Statistical analysis

Study success was pre-defined as both sensitivity and specificity (see below) of the AI system in the US diabetes population. The hypotheses of interest were

$$H_0\,:\,p\, < \,p_0\,{\mathrm{vs}}{\mathrm{.}}\,H_A\,:\,p\, \ge \,p_0$$

where p is the sensitivity or specificity of the AI system and p0 = 75% for the sensitivity endpoint and p0 = 77.5% for the specificity endpoint under the null hypotheses. The alternative hypotheses were 85% for sensitivity and 82.5% for specificity, reflecting anticipated enrollment numbers, and pre-specified regulatory requirements. One-sided testing was further pre-specified for both sensitivity and specificity; a one-sided 2.5% Type I error was used resulting in a one-sided 97.5% rejection rule per hypothesis. To preserve Type I error, study success was defined as requiring both null hypotheses to be rejected at the end of the study, e.g.

$$P_\pi \left( {H_A\left| {{\mathrm{Data}}} \right.} \right) > 0.975.$$

The primary sensitivity calculation was performed using a logistic regression model including all mtmDR participants without any baseline covariate adjustment while the primary specificity calculation was performed using a logistic regression model with enrichment as a baseline covariate. A Firth adjustment was used to project sensitivity without any baseline covariate adjustment while the specificity was projected using absent enrichment status to diffuse spectrum bias60; enrichment was intended to increase the number of mtmDR cases based on stepwise increase of HbA1C levels, and thus expected to cause enrichment spectrum bias. Therefore, the specificity calculation was prespecified to correct for such spectrum bias; no such correction was prespecified for sensitivity analysis, because the goal was to shift the frequency of more severe DR cases. No data imputation was used for primary analyses.

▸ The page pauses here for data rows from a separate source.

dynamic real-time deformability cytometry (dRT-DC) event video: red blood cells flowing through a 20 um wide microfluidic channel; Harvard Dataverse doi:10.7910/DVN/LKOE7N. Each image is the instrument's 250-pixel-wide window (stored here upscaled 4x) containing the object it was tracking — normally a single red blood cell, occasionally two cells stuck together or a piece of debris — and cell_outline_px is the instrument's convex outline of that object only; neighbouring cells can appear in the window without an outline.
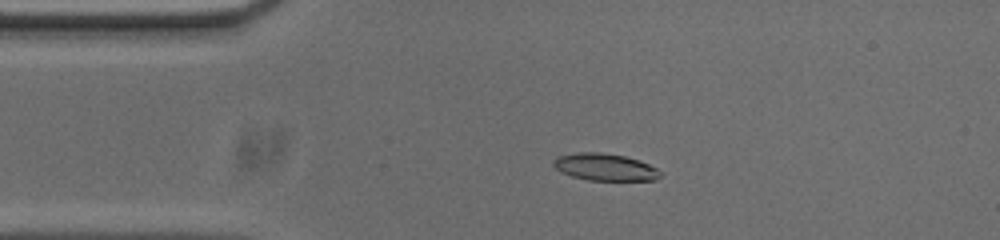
{"species": "common noctule bat (a hibernating species)", "species_latin": "Nyctalus noctula", "temperature_condition": "cold", "stored_images_in_passage": 52, "camera_frame_rate_fps": 3000, "um_per_image_px": 0.085, "animal": {"sex": "male", "body_mass_g": 20.0, "forearm_length_mm": 53.3}, "frame": {"image": 1, "passage_image": 9, "time_ms": 2.667, "image_size_px": [1000, 240], "cell_outline_px": [[660, 176], [656, 180], [588, 180], [572, 176], [560, 172], [552, 164], [552, 160], [556, 156], [580, 152], [600, 152], [624, 156], [640, 160], [656, 168], [660, 172]], "centroid_in_image_um": [51.38, 14.19], "position_along_channel_um": 33.6, "area_um2": 16.88}}
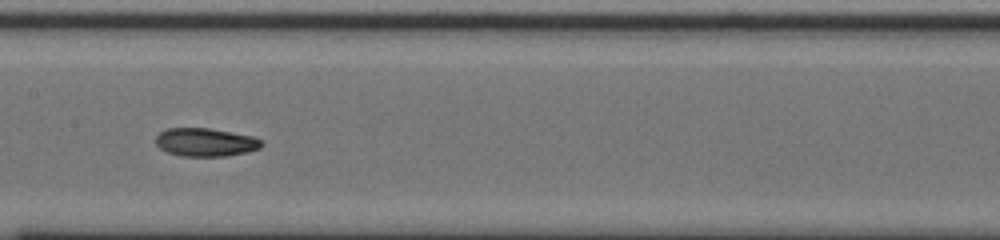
{"frame": {"image": 2, "passage_image": 24, "time_ms": 7.667, "image_size_px": [1000, 240], "cell_outline_px": [[264, 144], [260, 148], [248, 152], [228, 156], [180, 156], [168, 152], [160, 148], [156, 144], [156, 136], [160, 132], [168, 128], [208, 128], [252, 136], [260, 140]], "centroid_in_image_um": [17.47, 12.1], "position_along_channel_um": 189.9, "area_um2": 17.4}}
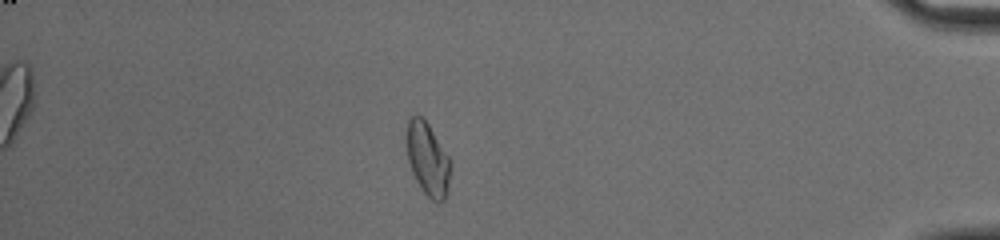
{"frame": {"image": 3, "passage_image": 45, "time_ms": 14.667, "image_size_px": [1000, 240], "cell_outline_px": [[452, 164], [448, 192], [444, 200], [440, 204], [432, 200], [424, 192], [416, 180], [412, 172], [408, 160], [404, 140], [408, 120], [416, 112], [428, 124], [448, 156]], "centroid_in_image_um": [36.34, 13.52], "position_along_channel_um": 398.9, "area_um2": 19.07}, "authors_computed_cell_mechanics": {"area_um2": 17.629, "velocity_mm_per_s": 3.7005, "shape_relaxation_time_tau1_ms": 7.1621, "shape_relaxation_time_tau2_ms": 7.6606, "deformation_change_tau1": 0.1924, "deformation_change_tau2": 0.1123}}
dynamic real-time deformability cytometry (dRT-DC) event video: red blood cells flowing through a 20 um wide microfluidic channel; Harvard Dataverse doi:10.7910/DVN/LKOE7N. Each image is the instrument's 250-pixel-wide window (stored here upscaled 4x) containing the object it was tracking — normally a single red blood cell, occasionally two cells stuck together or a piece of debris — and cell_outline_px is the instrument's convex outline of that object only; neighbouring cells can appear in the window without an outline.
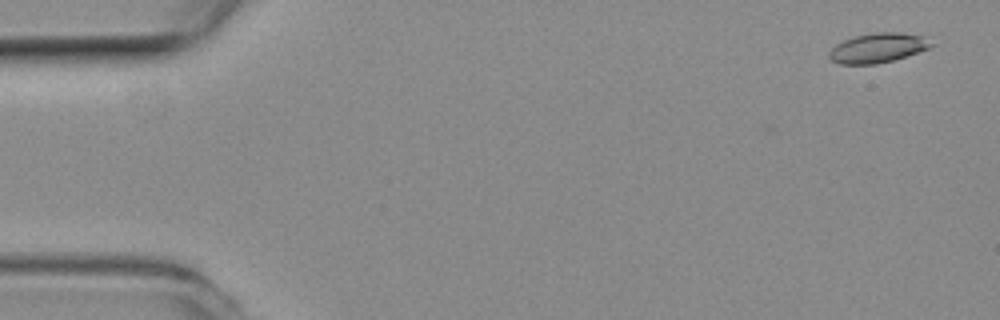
{"species": "common noctule bat (a hibernating species)", "species_latin": "Nyctalus noctula", "temperature_condition": "room temperature", "stored_images_in_passage": 9, "camera_frame_rate_fps": 3000, "um_per_image_px": 0.085, "animal": {"sex": "female", "body_mass_g": 19.3, "forearm_length_mm": 54.1}, "frame": {"image": 1, "passage_image": 3, "time_ms": 0.667, "image_size_px": [1000, 320], "cell_outline_px": [[936, 44], [928, 48], [892, 60], [876, 64], [840, 64], [832, 60], [828, 56], [828, 52], [836, 44], [844, 40], [856, 36], [876, 32], [900, 32], [920, 36]], "centroid_in_image_um": [74.58, 4.07], "position_along_channel_um": 10.4, "area_um2": 17.28}}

Analyses were based on the data from the ITS population: participants who had valid results on both the FPRC imaging and reading protocol, and the AI system output, except where indicated; reported subgroup analyses were prespecified; subgroups < 10 participants are not reported. Results are reported as posterior means, medians and with corresponding two-sided 95% confidence intervals (CI). All analyses were conducted with the use of SAS software, version 9.1. Sample sizes for these hypotheses were calculated for at least 85% power and one-sided 2.5% Type 1 error, requiring samples of 149 mtmDR positive participants and 682 mtmDR negative DR participants.

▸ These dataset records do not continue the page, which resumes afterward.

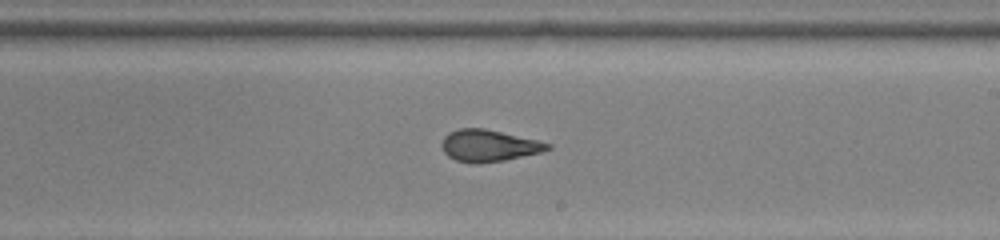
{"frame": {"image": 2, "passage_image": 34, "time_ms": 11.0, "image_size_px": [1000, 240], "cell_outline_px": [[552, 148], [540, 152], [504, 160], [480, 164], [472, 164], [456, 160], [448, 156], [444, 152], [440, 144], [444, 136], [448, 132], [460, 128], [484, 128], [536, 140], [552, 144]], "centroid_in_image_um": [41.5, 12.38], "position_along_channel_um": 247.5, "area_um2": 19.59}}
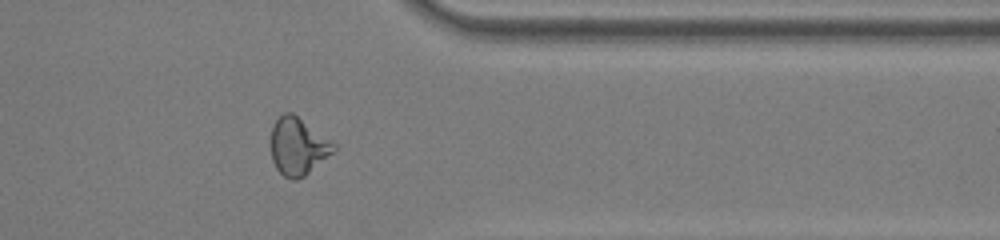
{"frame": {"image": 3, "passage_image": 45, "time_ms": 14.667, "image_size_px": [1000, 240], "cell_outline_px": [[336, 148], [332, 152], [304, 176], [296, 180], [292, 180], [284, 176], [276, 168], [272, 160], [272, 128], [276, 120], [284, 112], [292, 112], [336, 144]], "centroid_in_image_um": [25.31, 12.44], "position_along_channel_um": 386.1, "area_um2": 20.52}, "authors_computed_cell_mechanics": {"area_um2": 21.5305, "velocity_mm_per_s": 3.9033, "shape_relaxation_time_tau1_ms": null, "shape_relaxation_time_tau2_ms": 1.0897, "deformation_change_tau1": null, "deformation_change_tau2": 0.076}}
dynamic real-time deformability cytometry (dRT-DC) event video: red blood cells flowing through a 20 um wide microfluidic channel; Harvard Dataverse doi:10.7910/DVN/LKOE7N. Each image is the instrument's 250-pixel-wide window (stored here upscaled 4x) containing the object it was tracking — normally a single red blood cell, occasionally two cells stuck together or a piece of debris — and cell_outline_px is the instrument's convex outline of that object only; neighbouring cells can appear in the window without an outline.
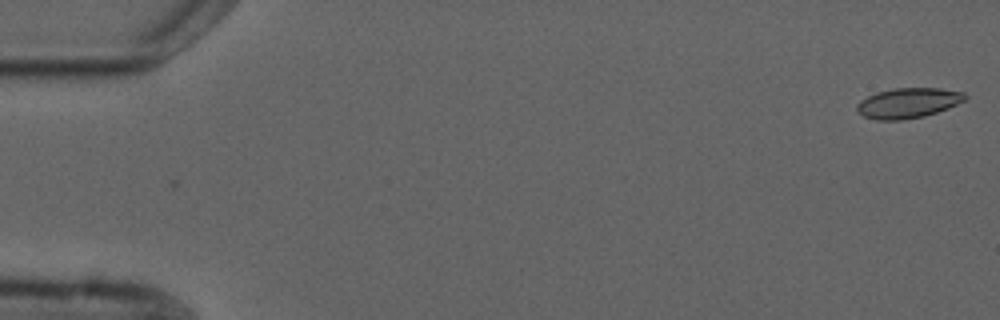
{"species": "common noctule bat (a hibernating species)", "species_latin": "Nyctalus noctula", "temperature_condition": "cold", "stored_images_in_passage": 2, "camera_frame_rate_fps": 3000, "um_per_image_px": 0.085, "animal": {"sex": "male", "forearm_length_mm": 52.5}, "frame": {"image": 1, "passage_image": 2, "time_ms": 1.333, "image_size_px": [1000, 320], "cell_outline_px": [[968, 96], [964, 100], [948, 108], [924, 116], [904, 120], [876, 120], [864, 116], [856, 112], [856, 104], [860, 100], [876, 92], [892, 88], [940, 88], [964, 92]], "centroid_in_image_um": [77.15, 8.75], "position_along_channel_um": 7.8, "area_um2": 19.13}}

The study protocol and statistical analysis plan are available in the Supplementary information.

Code availability

The AI system described in this study is available as IDx-DR from IDx, LLC, Coralville, Iowa. The underlying source codes are copyrighted by IDx, LLC, and are not available. No other custom code was used in the study.

Data and materials availability

The datasets generated during the current study that were used to calculate the primary outcome parameters are available upon reasonable request from the corresponding author, M.D.A., as well as from P.T.L.